Well technically a single event is one way to do collection, however events are inherently an interpolation of just 2 observations. I would rather rely on the averages of a few hundred instead of just 2. You bring up an interesting thought though. Instead of a start-stop, we could use a single mid-point event per observation and then move forwards and backwards a certain number of observations to find a good average.


(Hunter) #14

Exactly. User jurijs.jeshkins has begun what looks to be a promising solution. You can pull a copy of the program from the thread below. I will be running a sample dataset through it later today. As a matter of practice I typically occupy a point for a minimum of 1 minute and most often two minutes regardless of status. More information the better for PPK.

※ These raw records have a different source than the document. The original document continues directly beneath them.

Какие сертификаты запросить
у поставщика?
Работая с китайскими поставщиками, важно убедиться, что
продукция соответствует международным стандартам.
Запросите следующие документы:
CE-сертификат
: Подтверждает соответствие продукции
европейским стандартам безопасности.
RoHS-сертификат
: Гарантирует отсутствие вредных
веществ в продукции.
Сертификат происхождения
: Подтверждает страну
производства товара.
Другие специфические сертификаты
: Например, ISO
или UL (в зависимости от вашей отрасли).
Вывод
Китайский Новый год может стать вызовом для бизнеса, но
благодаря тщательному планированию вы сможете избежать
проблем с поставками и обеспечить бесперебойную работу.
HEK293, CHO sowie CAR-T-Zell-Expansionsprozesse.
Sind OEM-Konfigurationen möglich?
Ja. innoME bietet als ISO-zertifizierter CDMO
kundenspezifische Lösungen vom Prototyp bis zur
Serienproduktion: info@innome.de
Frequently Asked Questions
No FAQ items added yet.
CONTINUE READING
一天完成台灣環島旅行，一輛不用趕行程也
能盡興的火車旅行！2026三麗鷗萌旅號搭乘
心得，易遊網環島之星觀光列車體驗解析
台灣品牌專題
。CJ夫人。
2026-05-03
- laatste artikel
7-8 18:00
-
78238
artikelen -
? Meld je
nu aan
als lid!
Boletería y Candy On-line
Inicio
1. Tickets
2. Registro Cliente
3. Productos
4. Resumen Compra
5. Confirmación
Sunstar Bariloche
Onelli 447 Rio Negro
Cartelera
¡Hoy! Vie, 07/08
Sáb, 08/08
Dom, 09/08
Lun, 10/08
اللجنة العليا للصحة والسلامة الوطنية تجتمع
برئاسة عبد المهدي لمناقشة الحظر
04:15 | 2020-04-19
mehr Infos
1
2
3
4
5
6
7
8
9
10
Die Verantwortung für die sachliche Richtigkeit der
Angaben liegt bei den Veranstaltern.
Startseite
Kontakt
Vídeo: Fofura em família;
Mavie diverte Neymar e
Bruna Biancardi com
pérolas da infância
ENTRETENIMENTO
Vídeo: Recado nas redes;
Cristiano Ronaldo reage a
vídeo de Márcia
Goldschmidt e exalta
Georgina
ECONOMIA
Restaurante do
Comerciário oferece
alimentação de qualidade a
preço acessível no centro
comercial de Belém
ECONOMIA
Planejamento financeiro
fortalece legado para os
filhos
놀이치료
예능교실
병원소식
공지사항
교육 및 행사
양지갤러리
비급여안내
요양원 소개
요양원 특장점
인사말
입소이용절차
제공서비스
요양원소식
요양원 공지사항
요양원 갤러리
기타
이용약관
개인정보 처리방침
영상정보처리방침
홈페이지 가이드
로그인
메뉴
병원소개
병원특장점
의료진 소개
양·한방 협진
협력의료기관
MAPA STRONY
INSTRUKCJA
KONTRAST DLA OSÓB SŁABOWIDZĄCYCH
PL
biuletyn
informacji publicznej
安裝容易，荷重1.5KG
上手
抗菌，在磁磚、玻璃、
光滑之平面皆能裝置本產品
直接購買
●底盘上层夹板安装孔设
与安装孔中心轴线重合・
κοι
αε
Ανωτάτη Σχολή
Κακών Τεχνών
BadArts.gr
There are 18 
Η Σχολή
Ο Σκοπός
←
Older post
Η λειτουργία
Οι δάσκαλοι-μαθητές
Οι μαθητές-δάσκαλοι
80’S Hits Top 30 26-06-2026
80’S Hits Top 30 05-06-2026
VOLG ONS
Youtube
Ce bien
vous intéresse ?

As he also correctly points out in the thread and as you bring up ensure your output file is in the same time format. In my post above it shows output as UTC when it should be GPST as you have shown in red circle.

If inclined to do so in QGIS, one could use the aggregate function based on point time stamps, start and end times, to batch the entire track log into “groups” containing a few hundred observations depending on logging frequency. I am slightly confused on what you mean by midpoint or just two observations. Your corrected log file should have more than two points to interpolate from, unless you occupied the point for 1 second.


(Nathan E) #15

When we use the M+ units for camera shutter logging, an event file is created with only the positions where the pictures were taken. That _events.pos file file is VERY handy, and generating it is completely automated. Those events, however, are only interpolated from the previous and next GPS observation in the file, and are not an average of many points. Normally this log is very kinematic by nature.

My point is that this shutter logging/event mark functionality already exists in the air and could be exploited for use on the ground. Instead of interpolating between GPS observations, a number of neighboring observations could be averaged around the event (button push) OR start/stop times could be integrated through another file or another means.